8) On October 24, 1979, Silvio Berlusconi received three Treasury Police officers at
Edilnord Cantieri Residenziali headquarters. He presented himself as "as simple external consultant" for "the planning of Milano 2". In reality, he was the single owner of the company, which was listed under the name of Umberto Previti. However, the Treasury officers fall for the line and end the inspection very quickly even though they had come across more than one irregularity in the relations with the mysterious Swiss partners. All three officers were to make careers for themselves. They are named Massimo Maria Berruti, Salvatore Gallo and Alberto Corrado. Berruti, the leader of the patrol, was to leave the Treasury Police a few months later in order to go to work for Fininvest as a commercial lawyer (for foreign affairs, contacts with Milan football players, and so on). He was arrested in 1985 in the Icomec scandal and then acquitted.
He was to return to prison in 1994 together with Corrado for attempting to obstruct an investigation into bribery in the Treasury Police. He was later to be elected as a representative in Parliament with the Forza Italia party. He was convicted in a first trial and on appeal to 8 months in prison for abating illegal activity. Gallo turned out to be a P2 member.
9) On May 30, 1983, the Milan Treasury Police, who were tapping Berlusconi's telephones in connection with an investigation on drug trafficking, drafted an investigative report that states: "It has been pointed out that the well-known Silvio
Berlusconi may be financing intense narcotics traffic from Sicily into France and other Italian regions (Lombardy and Lazio). He may be at the center of great speculative activity on the Costa Smeralda [Sardinian coast], using friendly firms headquartered in Vaduz and elsewhere abroad. Operationally, the firms in question can be said to have given a broad mandate to the professional people in the area." For eight years the investigation languished, practically forgotten. At first, it was conducted by prosecutor Giorgio Della Lucia . It then passed into the hands of the public investigative office [Ufficio istruzione], which was for years charged with bribery in judicial affairs along with financier Filippo Alberto Rapisarda, former employer and partner of Marcello Dell'Utri. Finally, Milan Judge Anna Cappelli was to close the investigation in 1991.
10) The third close encounter of the troublesome kind between Berlusconi and the law dates back to October 16, 1984, when three judges - from Turin , Rome , and Pescara - had the nerve to enforce the rules that regulated television broadcasting. Berlusconi had decided to bend the rules when he broadcast the same programs simultaneously nationwide.

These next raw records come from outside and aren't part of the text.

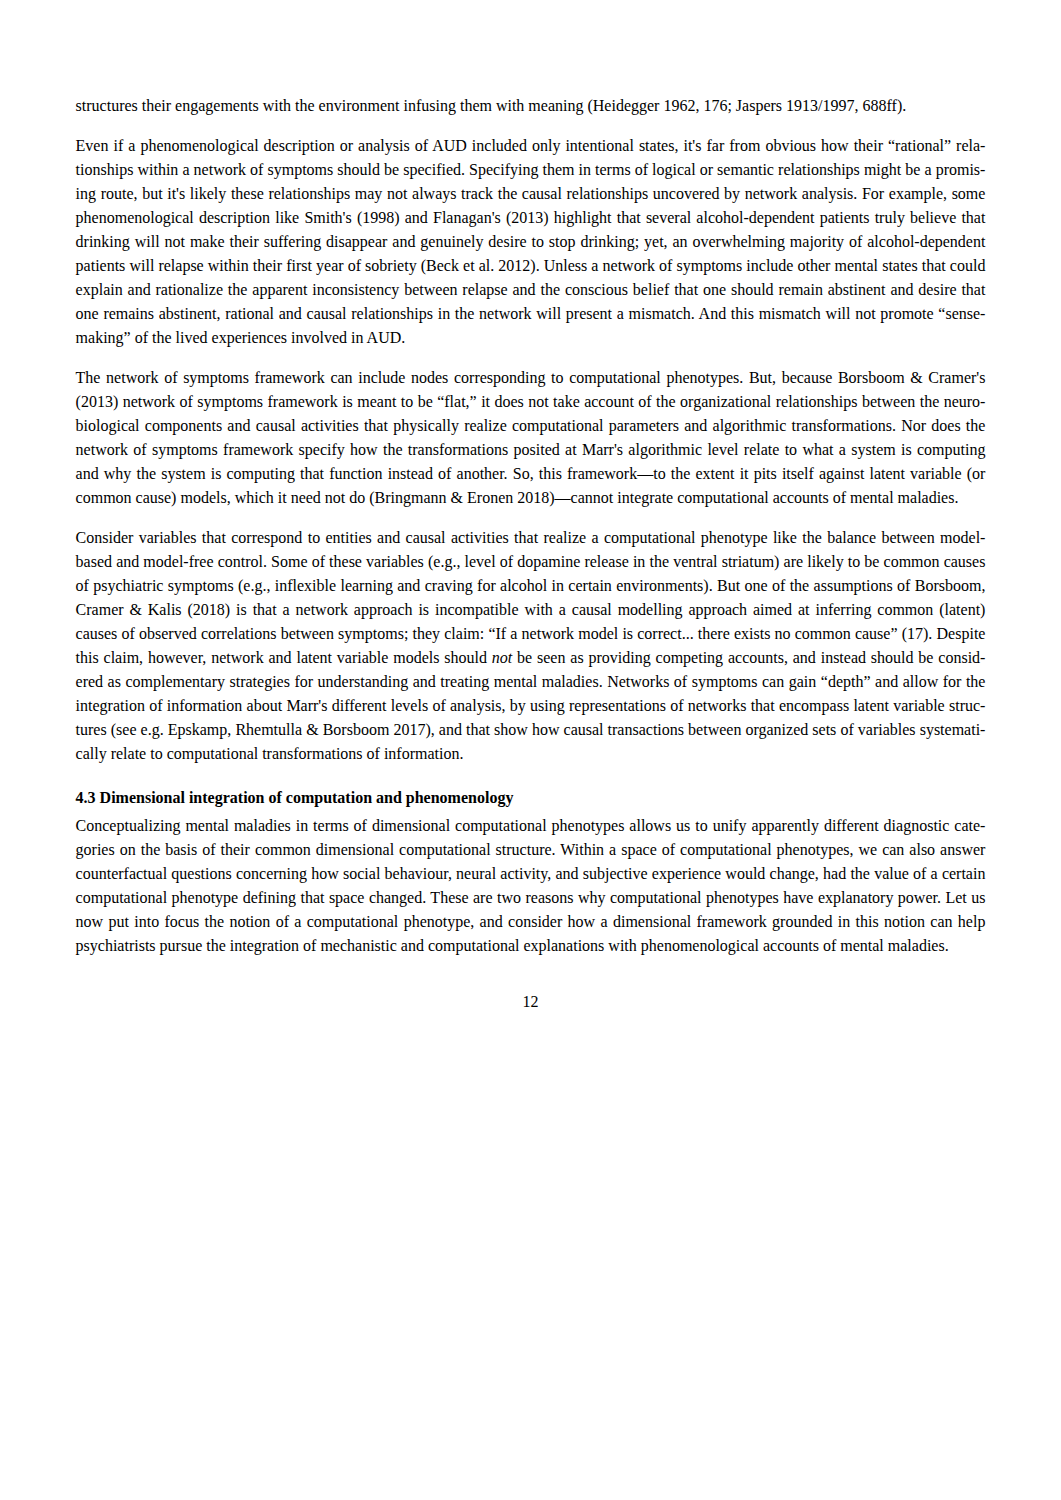structures their engagements with the environment infusing them with meaning (Heidegger 1962, 176; Jaspers 1913/1997, 688ff).
Even if a phenomenological description or analysis of AUD included only intentional states, it's far from obvious how their “rational” relationships within a network of symptoms should be specified. Specifying them in terms of logical or semantic relationships might be a promising route, but it's likely these relationships may not always track the causal relationships uncovered by network analysis. For example, some phenomenological description like Smith's (1998) and Flanagan's (2013) highlight that several alcohol-dependent patients truly believe that drinking will not make their suffering disappear and genuinely desire to stop drinking; yet, an overwhelming majority of alcohol-dependent patients will relapse within their first year of sobriety (Beck et al. 2012). Unless a network of symptoms include other mental states that could explain and rationalize the apparent inconsistency between relapse and the conscious belief that one should remain abstinent and desire that one remains abstinent, rational and causal relationships in the network will present a mismatch. And this mismatch will not promote “sense-making” of the lived experiences involved in AUD.
The network of symptoms framework can include nodes corresponding to computational phenotypes. But, because Borsboom & Cramer's (2013) network of symptoms framework is meant to be “flat,” it does not take account of the organizational relationships between the neurobiological components and causal activities that physically realize computational parameters and algorithmic transformations. Nor does the network of symptoms framework specify how the transformations posited at Marr's algorithmic level relate to what a system is computing and why the system is computing that function instead of another. So, this framework—to the extent it pits itself against latent variable (or common cause) models, which it need not do (Bringmann & Eronen 2018)—cannot integrate computational accounts of mental maladies.
Consider variables that correspond to entities and causal activities that realize a computational phenotype like the balance between model-based and model-free control. Some of these variables (e.g., level of dopamine release in the ventral striatum) are likely to be common causes of psychiatric symptoms (e.g., inflexible learning and craving for alcohol in certain environments). But one of the assumptions of Borsboom, Cramer & Kalis (2018) is that a network approach is incompatible with a causal modelling approach aimed at inferring common (latent) causes of observed correlations between symptoms; they claim: “If a network model is correct... there exists no common cause” (17). Despite this claim, however, network and latent variable models should not be seen as providing competing accounts, and instead should be considered as complementary strategies for understanding and treating mental maladies. Networks of symptoms can gain “depth” and allow for the integration of information about Marr's different levels of analysis, by using representations of networks that encompass latent variable structures (see e.g. Epskamp, Rhemtulla & Borsboom 2017), and that show how causal transactions between organized sets of variables systematically relate to computational transformations of information.
4.3 Dimensional integration of computation and phenomenology
Conceptualizing mental maladies in terms of dimensional computational phenotypes allows us to unify apparently different diagnostic categories on the basis of their common dimensional computational structure. Within a space of computational phenotypes, we can also answer counterfactual questions concerning how social behaviour, neural activity, and subjective experience would change, had the value of a certain computational phenotype defining that space changed. These are two reasons why computational phenotypes have explanatory power. Let us now put into focus the notion of a computational phenotype, and consider how a dimensional framework grounded in this notion can help psychiatrists pursue the integration of mechanistic and computational explanations with phenomenological accounts of mental maladies.
12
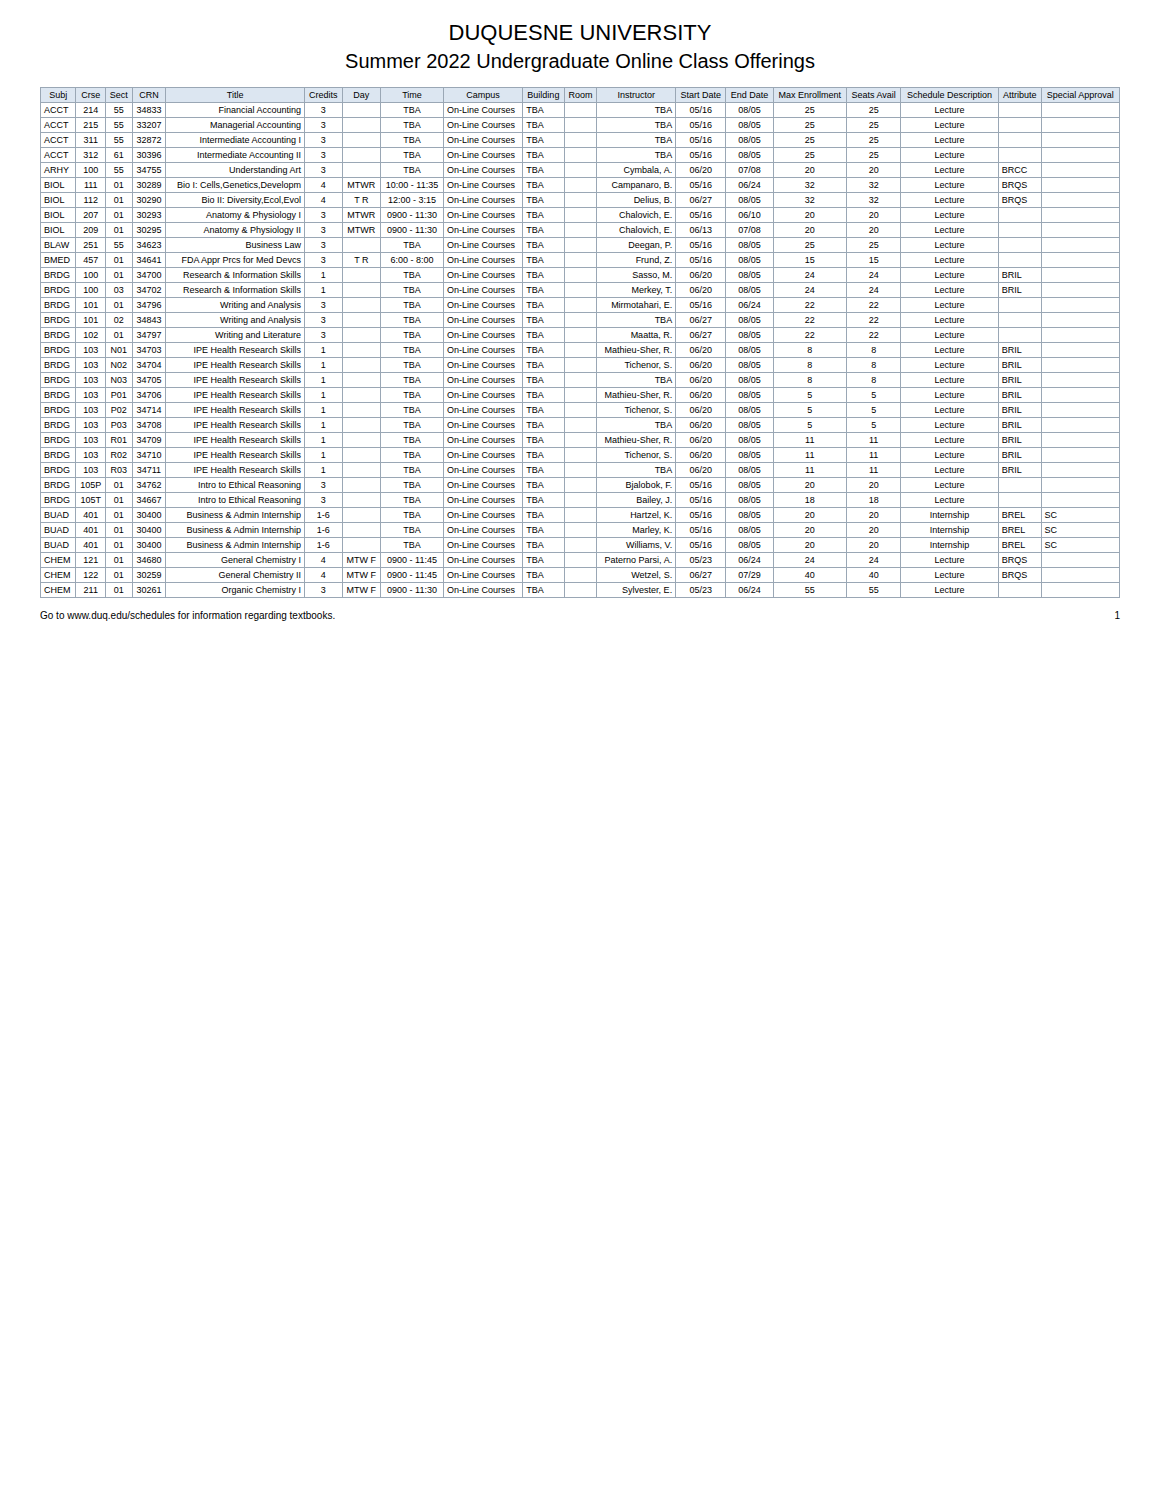DUQUESNE UNIVERSITY
Summer 2022 Undergraduate Online Class Offerings
| Subj | Crse | Sect | CRN | Title | Credits | Day | Time | Campus | Building | Room | Instructor | Start Date | End Date | Max Enrollment | Seats Avail | Schedule Description | Attribute | Special Approval |
| --- | --- | --- | --- | --- | --- | --- | --- | --- | --- | --- | --- | --- | --- | --- | --- | --- | --- | --- |
| ACCT | 214 | 55 | 34833 | Financial Accounting | 3 | | TBA | On-Line Courses | TBA | | TBA | 05/16 | 08/05 | 25 | 25 | Lecture | | |
| ACCT | 215 | 55 | 33207 | Managerial Accounting | 3 | | TBA | On-Line Courses | TBA | | TBA | 05/16 | 08/05 | 25 | 25 | Lecture | | |
| ACCT | 311 | 55 | 32872 | Intermediate Accounting I | 3 | | TBA | On-Line Courses | TBA | | TBA | 05/16 | 08/05 | 25 | 25 | Lecture | | |
| ACCT | 312 | 61 | 30396 | Intermediate Accounting II | 3 | | TBA | On-Line Courses | TBA | | TBA | 05/16 | 08/05 | 25 | 25 | Lecture | | |
| ARHY | 100 | 55 | 34755 | Understanding Art | 3 | | TBA | On-Line Courses | TBA | | Cymbala, A. | 06/20 | 07/08 | 20 | 20 | Lecture | BRCC | |
| BIOL | 111 | 01 | 30289 | Bio I: Cells,Genetics,Developm | 4 | MTWR | 10:00 - 11:35 | On-Line Courses | TBA | | Campanaro, B. | 05/16 | 06/24 | 32 | 32 | Lecture | BRQS | |
| BIOL | 112 | 01 | 30290 | Bio II: Diversity,Ecol,Evol | 4 | T R | 12:00 - 3:15 | On-Line Courses | TBA | | Delius, B. | 06/27 | 08/05 | 32 | 32 | Lecture | BRQS | |
| BIOL | 207 | 01 | 30293 | Anatomy & Physiology I | 3 | MTWR | 0900 - 11:30 | On-Line Courses | TBA | | Chalovich, E. | 05/16 | 06/10 | 20 | 20 | Lecture | | |
| BIOL | 209 | 01 | 30295 | Anatomy & Physiology II | 3 | MTWR | 0900 - 11:30 | On-Line Courses | TBA | | Chalovich, E. | 06/13 | 07/08 | 20 | 20 | Lecture | | |
| BLAW | 251 | 55 | 34623 | Business Law | 3 | | TBA | On-Line Courses | TBA | | Deegan, P. | 05/16 | 08/05 | 25 | 25 | Lecture | | |
| BMED | 457 | 01 | 34641 | FDA Appr Prcs for Med Devcs | 3 | T R | 6:00 - 8:00 | On-Line Courses | TBA | | Frund, Z. | 05/16 | 08/05 | 15 | 15 | Lecture | | |
| BRDG | 100 | 01 | 34700 | Research & Information Skills | 1 | | TBA | On-Line Courses | TBA | | Sasso, M. | 06/20 | 08/05 | 24 | 24 | Lecture | BRIL | |
| BRDG | 100 | 03 | 34702 | Research & Information Skills | 1 | | TBA | On-Line Courses | TBA | | Merkey, T. | 06/20 | 08/05 | 24 | 24 | Lecture | BRIL | |
| BRDG | 101 | 01 | 34796 | Writing and Analysis | 3 | | TBA | On-Line Courses | TBA | | Mirmotahari, E. | 05/16 | 06/24 | 22 | 22 | Lecture | | |
| BRDG | 101 | 02 | 34843 | Writing and Analysis | 3 | | TBA | On-Line Courses | TBA | | TBA | 06/27 | 08/05 | 22 | 22 | Lecture | | |
| BRDG | 102 | 01 | 34797 | Writing and Literature | 3 | | TBA | On-Line Courses | TBA | | Maatta, R. | 06/27 | 08/05 | 22 | 22 | Lecture | | |
| BRDG | 103 | N01 | 34703 | IPE Health Research Skills | 1 | | TBA | On-Line Courses | TBA | | Mathieu-Sher, R. | 06/20 | 08/05 | 8 | 8 | Lecture | BRIL | |
| BRDG | 103 | N02 | 34704 | IPE Health Research Skills | 1 | | TBA | On-Line Courses | TBA | | Tichenor, S. | 06/20 | 08/05 | 8 | 8 | Lecture | BRIL | |
| BRDG | 103 | N03 | 34705 | IPE Health Research Skills | 1 | | TBA | On-Line Courses | TBA | | TBA | 06/20 | 08/05 | 8 | 8 | Lecture | BRIL | |
| BRDG | 103 | P01 | 34706 | IPE Health Research Skills | 1 | | TBA | On-Line Courses | TBA | | Mathieu-Sher, R. | 06/20 | 08/05 | 5 | 5 | Lecture | BRIL | |
| BRDG | 103 | P02 | 34714 | IPE Health Research Skills | 1 | | TBA | On-Line Courses | TBA | | Tichenor, S. | 06/20 | 08/05 | 5 | 5 | Lecture | BRIL | |
| BRDG | 103 | P03 | 34708 | IPE Health Research Skills | 1 | | TBA | On-Line Courses | TBA | | TBA | 06/20 | 08/05 | 5 | 5 | Lecture | BRIL | |
| BRDG | 103 | R01 | 34709 | IPE Health Research Skills | 1 | | TBA | On-Line Courses | TBA | | Mathieu-Sher, R. | 06/20 | 08/05 | 11 | 11 | Lecture | BRIL | |
| BRDG | 103 | R02 | 34710 | IPE Health Research Skills | 1 | | TBA | On-Line Courses | TBA | | Tichenor, S. | 06/20 | 08/05 | 11 | 11 | Lecture | BRIL | |
| BRDG | 103 | R03 | 34711 | IPE Health Research Skills | 1 | | TBA | On-Line Courses | TBA | | TBA | 06/20 | 08/05 | 11 | 11 | Lecture | BRIL | |
| BRDG | 105P | 01 | 34762 | Intro to Ethical Reasoning | 3 | | TBA | On-Line Courses | TBA | | Bjalobok, F. | 05/16 | 08/05 | 20 | 20 | Lecture | | |
| BRDG | 105T | 01 | 34667 | Intro to Ethical Reasoning | 3 | | TBA | On-Line Courses | TBA | | Bailey, J. | 05/16 | 08/05 | 18 | 18 | Lecture | | |
| BUAD | 401 | 01 | 30400 | Business & Admin Internship | 1-6 | | TBA | On-Line Courses | TBA | | Hartzel, K. | 05/16 | 08/05 | 20 | 20 | Internship | BREL | SC |
| BUAD | 401 | 01 | 30400 | Business & Admin Internship | 1-6 | | TBA | On-Line Courses | TBA | | Marley, K. | 05/16 | 08/05 | 20 | 20 | Internship | BREL | SC |
| BUAD | 401 | 01 | 30400 | Business & Admin Internship | 1-6 | | TBA | On-Line Courses | TBA | | Williams, V. | 05/16 | 08/05 | 20 | 20 | Internship | BREL | SC |
| CHEM | 121 | 01 | 34680 | General Chemistry I | 4 | MTW F | 0900 - 11:45 | On-Line Courses | TBA | | Paterno Parsi, A. | 05/23 | 06/24 | 24 | 24 | Lecture | BRQS | |
| CHEM | 122 | 01 | 30259 | General Chemistry II | 4 | MTW F | 0900 - 11:45 | On-Line Courses | TBA | | Wetzel, S. | 06/27 | 07/29 | 40 | 40 | Lecture | BRQS | |
| CHEM | 211 | 01 | 30261 | Organic Chemistry I | 3 | MTW F | 0900 - 11:30 | On-Line Courses | TBA | | Sylvester, E. | 05/23 | 06/24 | 55 | 55 | Lecture | | |
Go to www.duq.edu/schedules for information regarding textbooks. 1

The three judges pointed out that this was prohibited, that it could not be done. They blocked off the equipment used to broadcast illegally. Berlusconi blacked out his television networks and blamed it on the judges. He then whipped up a TV-addicted population with the slogan Vietato vietare [Forbidden to forbid], launched opportunely from the show of ex-P2 member Maurizio Costanzo. The slogan was immediately changed into a law by his accommodating prime minister and best man,
Bettino Craxi. Craxi abandoned a state visit to London to race back to Italy to issue an executive order ad personam (the "Berlusconi decree"). This was to re-start his friend's illegal broadcasts. There was such a huge scandal that even some people in the Pentapartito [the five-party coalition] did not want to stand for it. The executive order was thought to be unconstitutional and was voted down in Parliament. Then, two of the three judges re-ordered the criminal confiscation of all equipment used for broadcasts that were not local. In consequence, Craxi hatched a second Berlusconi decree, flaunting the bogeyman of a governmental crisis and early elections before his rebellious allies. It was the CAF itself [the Craxi-Andreotti-Forlani alliance] that was to legalize the illegal Fininvest monopoly over commercial television through the
Mammì Law, nicknamed the "Polaroid-Law" for the clear focus of its snapshot of the status quo.